From Imperial College to Kilnbridge (via the Shard): Owen Dannatt’s career so far
Owen Dannatt started his career working for Taylor Woodrow, having been sponsored by the firm as a student. He graduated from Imperial College in 2002 and, while he was there, led a trip for Imperial’s undergraduate engineers to look at work being done on the leaning tower of Pisa in Italy.
Once he graduated, his jobs at Taywood included a new stand at West Ham United’s old Upton Park ground but it was at the redevelopment of King’s Cross station – building a new ticket hall as part of the arrival of HS1 at the nearby St Pancras station – where he cut his engineering chops. “It was a really good job to be on,” he says.

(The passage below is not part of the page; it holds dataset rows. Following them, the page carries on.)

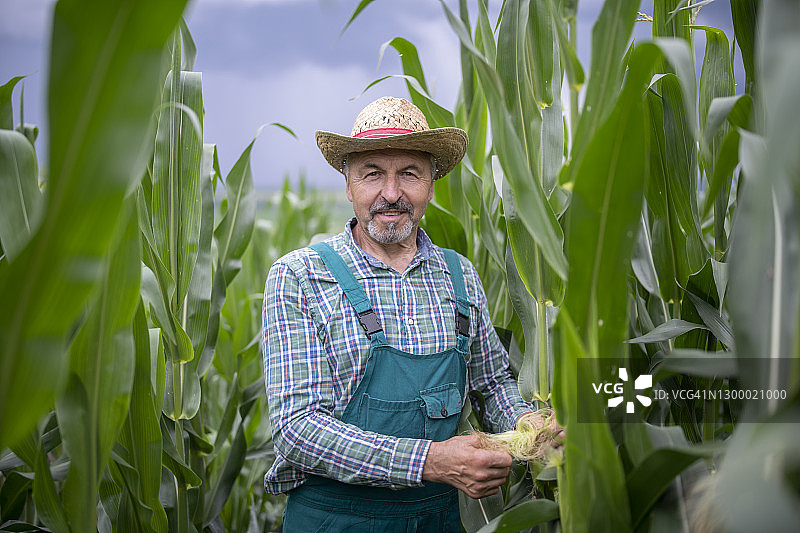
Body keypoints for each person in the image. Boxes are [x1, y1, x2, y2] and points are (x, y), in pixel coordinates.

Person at [262, 96, 559, 532]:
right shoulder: (301, 276)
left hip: (441, 519)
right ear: (348, 186)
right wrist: (430, 461)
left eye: (409, 173)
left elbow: (491, 383)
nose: (391, 193)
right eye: (372, 174)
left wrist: (526, 423)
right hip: (334, 520)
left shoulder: (459, 274)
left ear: (431, 186)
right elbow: (297, 430)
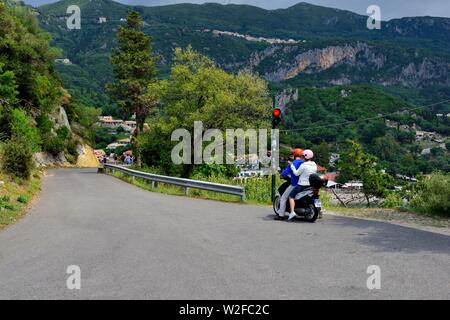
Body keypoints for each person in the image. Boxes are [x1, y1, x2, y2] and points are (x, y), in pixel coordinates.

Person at [288, 149, 317, 221]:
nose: (302, 157)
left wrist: (292, 166)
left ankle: (292, 212)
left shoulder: (303, 165)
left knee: (291, 196)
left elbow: (296, 173)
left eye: (302, 156)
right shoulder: (314, 165)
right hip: (311, 185)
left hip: (302, 185)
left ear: (304, 156)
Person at [275, 149, 304, 220]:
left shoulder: (292, 164)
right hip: (305, 184)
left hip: (295, 184)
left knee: (283, 197)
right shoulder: (304, 163)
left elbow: (284, 173)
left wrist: (281, 175)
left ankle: (281, 215)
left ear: (294, 155)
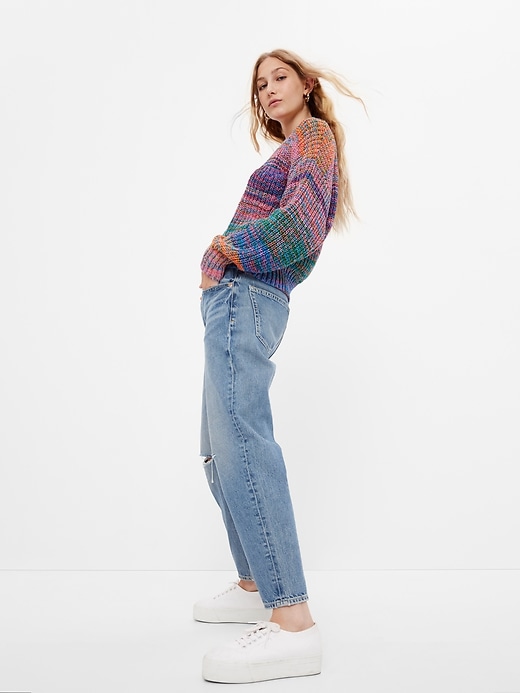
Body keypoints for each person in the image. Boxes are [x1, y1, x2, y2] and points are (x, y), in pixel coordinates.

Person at [195, 48, 364, 684]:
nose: (268, 90)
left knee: (243, 442)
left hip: (247, 296)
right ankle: (253, 584)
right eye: (260, 84)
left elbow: (299, 229)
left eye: (279, 77)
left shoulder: (313, 136)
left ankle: (292, 620)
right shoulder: (294, 146)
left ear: (307, 83)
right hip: (233, 299)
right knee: (218, 450)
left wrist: (224, 248)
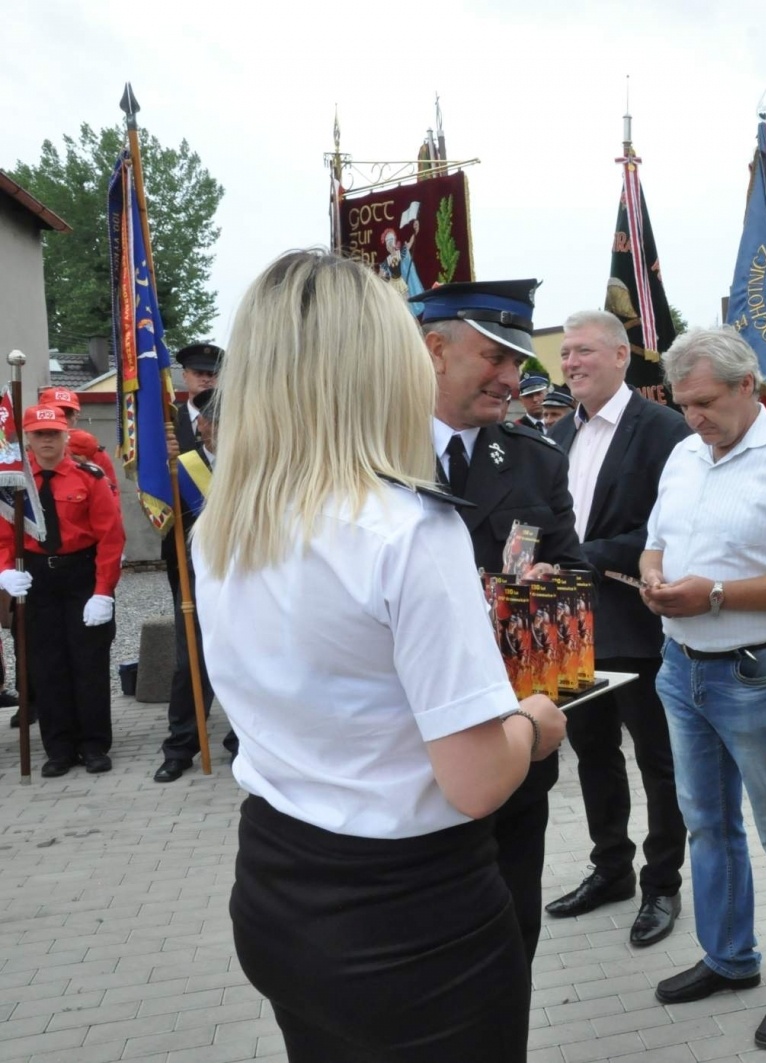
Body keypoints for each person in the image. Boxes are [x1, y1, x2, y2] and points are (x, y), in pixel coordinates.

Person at [194, 249, 566, 1062]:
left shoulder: (226, 520)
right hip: (408, 918)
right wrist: (535, 724)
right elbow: (472, 782)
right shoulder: (406, 528)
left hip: (278, 879)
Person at [640, 328, 766, 1048]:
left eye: (706, 402)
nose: (693, 417)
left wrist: (714, 594)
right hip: (681, 665)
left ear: (750, 385)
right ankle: (729, 957)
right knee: (707, 824)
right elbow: (657, 537)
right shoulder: (685, 453)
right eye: (683, 403)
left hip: (758, 671)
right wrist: (655, 574)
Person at [411, 277, 587, 963]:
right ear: (435, 349)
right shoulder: (373, 457)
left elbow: (575, 570)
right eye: (496, 357)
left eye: (519, 361)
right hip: (413, 747)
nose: (514, 376)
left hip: (511, 726)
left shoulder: (533, 460)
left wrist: (550, 587)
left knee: (512, 925)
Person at [544, 309, 692, 945]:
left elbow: (674, 529)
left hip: (635, 626)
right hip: (570, 630)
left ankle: (663, 884)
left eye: (582, 352)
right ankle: (611, 869)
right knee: (594, 754)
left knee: (659, 762)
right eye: (566, 354)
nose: (570, 362)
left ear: (620, 356)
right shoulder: (553, 435)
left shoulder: (663, 430)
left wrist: (584, 556)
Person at [0, 405, 125, 777]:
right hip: (37, 578)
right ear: (27, 439)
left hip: (81, 574)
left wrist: (104, 591)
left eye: (54, 433)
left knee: (88, 663)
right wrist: (5, 572)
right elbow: (5, 536)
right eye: (39, 434)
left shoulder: (89, 476)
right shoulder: (13, 482)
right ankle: (59, 747)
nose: (47, 440)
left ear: (66, 435)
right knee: (46, 665)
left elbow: (110, 537)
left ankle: (94, 744)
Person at [153, 387, 237, 782]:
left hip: (247, 573)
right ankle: (182, 744)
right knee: (191, 660)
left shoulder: (253, 463)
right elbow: (168, 522)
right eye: (212, 420)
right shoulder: (181, 466)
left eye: (226, 419)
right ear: (200, 424)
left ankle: (244, 739)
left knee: (246, 658)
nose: (218, 427)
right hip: (197, 574)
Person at [38, 386, 118, 490]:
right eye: (53, 413)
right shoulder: (29, 454)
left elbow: (111, 498)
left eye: (67, 413)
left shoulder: (96, 453)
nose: (60, 420)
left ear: (76, 416)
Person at [171, 343, 221, 452]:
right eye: (198, 373)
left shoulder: (232, 418)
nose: (206, 379)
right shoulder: (169, 420)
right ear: (184, 376)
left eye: (211, 374)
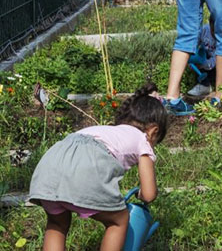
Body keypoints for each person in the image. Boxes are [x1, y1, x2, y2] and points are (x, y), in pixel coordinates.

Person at [29, 83, 167, 250]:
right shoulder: (142, 139)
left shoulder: (106, 130)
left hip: (50, 164)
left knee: (57, 224)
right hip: (84, 168)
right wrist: (141, 195)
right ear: (153, 131)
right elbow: (149, 194)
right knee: (119, 220)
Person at [187, 22, 222, 97]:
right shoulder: (204, 30)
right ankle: (204, 85)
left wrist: (203, 64)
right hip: (209, 66)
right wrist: (192, 60)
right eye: (213, 30)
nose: (215, 34)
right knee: (199, 55)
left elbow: (216, 60)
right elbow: (193, 45)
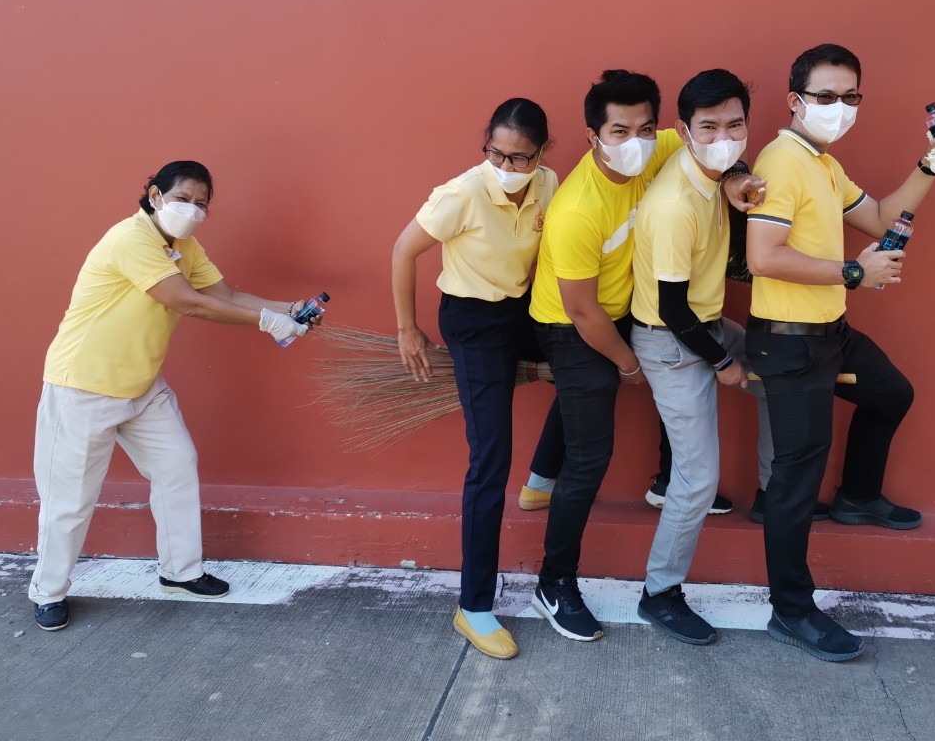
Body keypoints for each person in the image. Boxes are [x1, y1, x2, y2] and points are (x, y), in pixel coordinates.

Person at [30, 160, 319, 632]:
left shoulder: (185, 246)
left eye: (202, 204)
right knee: (70, 499)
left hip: (141, 385)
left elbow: (225, 295)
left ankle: (180, 572)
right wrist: (267, 323)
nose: (193, 210)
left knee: (177, 467)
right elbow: (187, 302)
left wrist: (289, 309)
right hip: (83, 386)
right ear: (155, 195)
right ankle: (48, 592)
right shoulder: (130, 239)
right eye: (183, 198)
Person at [525, 69, 762, 643]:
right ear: (593, 136)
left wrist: (736, 178)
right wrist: (627, 365)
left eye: (646, 129)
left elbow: (714, 145)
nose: (637, 142)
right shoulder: (576, 209)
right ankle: (554, 583)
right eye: (620, 131)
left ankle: (660, 481)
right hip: (573, 326)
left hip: (634, 310)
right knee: (590, 457)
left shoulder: (666, 144)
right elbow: (582, 311)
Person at [745, 44, 935, 662]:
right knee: (796, 481)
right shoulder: (782, 162)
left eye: (850, 96)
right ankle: (791, 610)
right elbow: (763, 257)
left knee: (891, 395)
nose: (840, 106)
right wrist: (854, 274)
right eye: (826, 96)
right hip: (789, 343)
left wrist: (930, 164)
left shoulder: (824, 164)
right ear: (795, 100)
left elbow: (881, 218)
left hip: (830, 334)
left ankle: (858, 497)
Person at [391, 99, 563, 661]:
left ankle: (541, 479)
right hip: (472, 322)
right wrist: (407, 330)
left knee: (589, 364)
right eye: (497, 153)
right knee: (490, 459)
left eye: (520, 157)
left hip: (521, 310)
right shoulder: (460, 193)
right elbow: (403, 251)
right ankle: (474, 606)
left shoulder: (549, 184)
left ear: (543, 152)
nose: (507, 166)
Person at [629, 68, 774, 644]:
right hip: (672, 342)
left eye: (735, 125)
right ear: (684, 131)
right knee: (698, 480)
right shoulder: (673, 206)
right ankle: (659, 594)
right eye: (708, 127)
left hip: (706, 323)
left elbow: (730, 162)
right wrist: (723, 364)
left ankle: (773, 492)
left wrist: (735, 175)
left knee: (780, 376)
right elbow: (671, 309)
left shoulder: (715, 171)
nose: (723, 137)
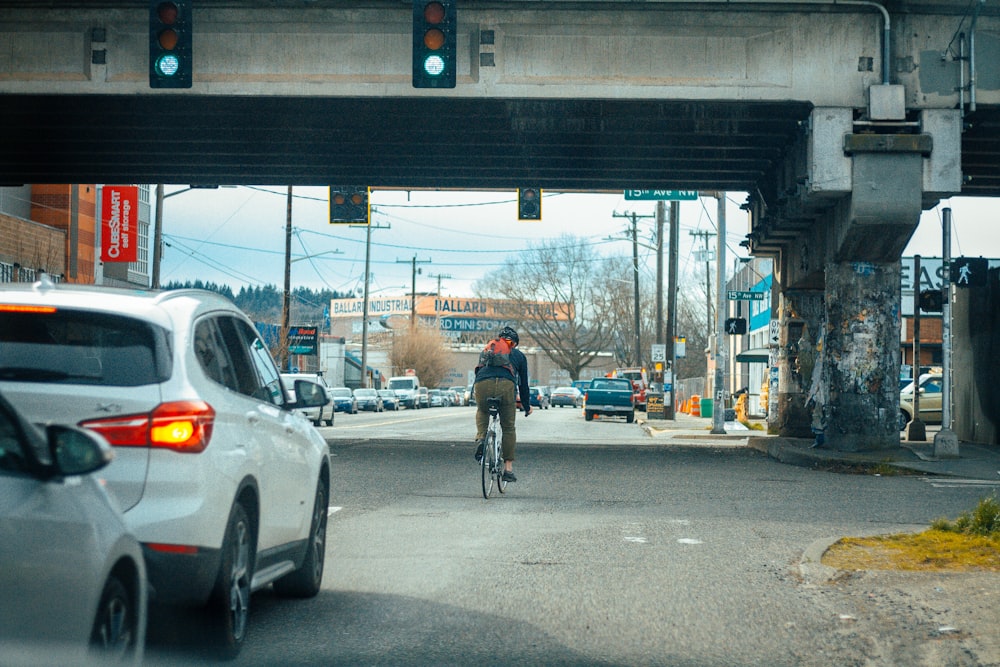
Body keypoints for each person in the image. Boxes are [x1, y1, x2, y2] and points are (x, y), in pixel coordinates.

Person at [473, 325, 531, 482]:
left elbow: (478, 372)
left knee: (483, 410)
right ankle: (508, 469)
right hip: (506, 386)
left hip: (482, 384)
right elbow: (523, 384)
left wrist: (476, 392)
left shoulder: (487, 351)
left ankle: (481, 439)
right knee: (508, 428)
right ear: (514, 343)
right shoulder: (518, 356)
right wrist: (526, 406)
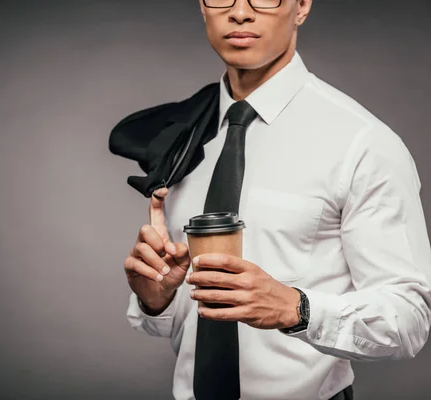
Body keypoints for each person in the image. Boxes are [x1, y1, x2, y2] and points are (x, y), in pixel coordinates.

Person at [108, 0, 431, 399]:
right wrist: (157, 299)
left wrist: (298, 309)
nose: (240, 12)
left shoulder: (362, 144)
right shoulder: (181, 136)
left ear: (301, 6)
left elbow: (410, 320)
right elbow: (175, 323)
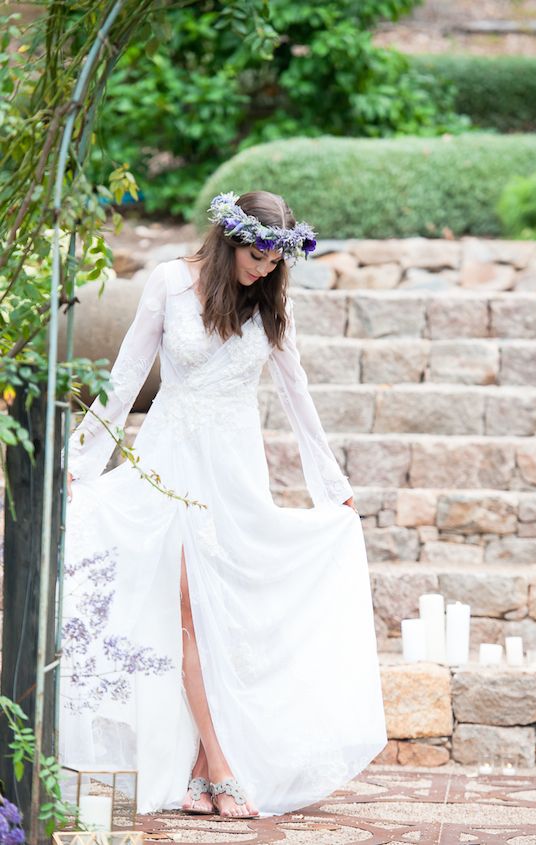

He left Taywood in 2007 for a career in the business of construction, first with Deloitte, where he spent three years working on corporate finance at its real estate arm, and then at Qatar National Bank (QNB), where he was the investor’s eyes and ears for its interest in the Shard. QNB was part of the Qatari consortium that helped to fund the scheme and get it out of the ground.
He worked with the developer Irvine Sellar and remembers: “He certainly was a character. I had a very good relationship with Irvine.” He ended up joining Sellar in 2018, a year after Irvine passed away, and stayed until 2024.
But he needed a new challenge, having been worn down by the impasse on its Liverpool Street station development and the general slowdown in London commercial. “You could see the broader market was going to be tougher.”

An old Taywood colleague tipped him off about the Kilnbridge role and he arrived nearly two years ago.
He says he can see Irvine Sellar’s entrepreneurial spirit in Kilnbridge founder Dermot McDermott who, while not involved day-to-day, stays in touch. “He keeps his finger on the pulse, he knows what’s going on but he leaves me to get on with it. He has been very good at enabling me to run the business as I need to.”
Married with three children aged 12, 10 and eight, Dannatt spends much of his working week away from his Windsor home, coming back at weekends. He thinks he ended up in construction because his own dad was a metalwork teacher in Dorset where he grew up.
Above all, he still loves being on a site. “I have this inherent love of the industry and building things.”
So what’s his favourite building, then? “It’s got to be the Shard hasn’t it?” It’s not just because he worked on it, he says, but because of what it symbolises.
“It’s a beacon for what a modern London is. It respects the context of the station [London Bridge] and has unlocked all that upgrade work to the station and surrounds. It’s a landmark for the world.”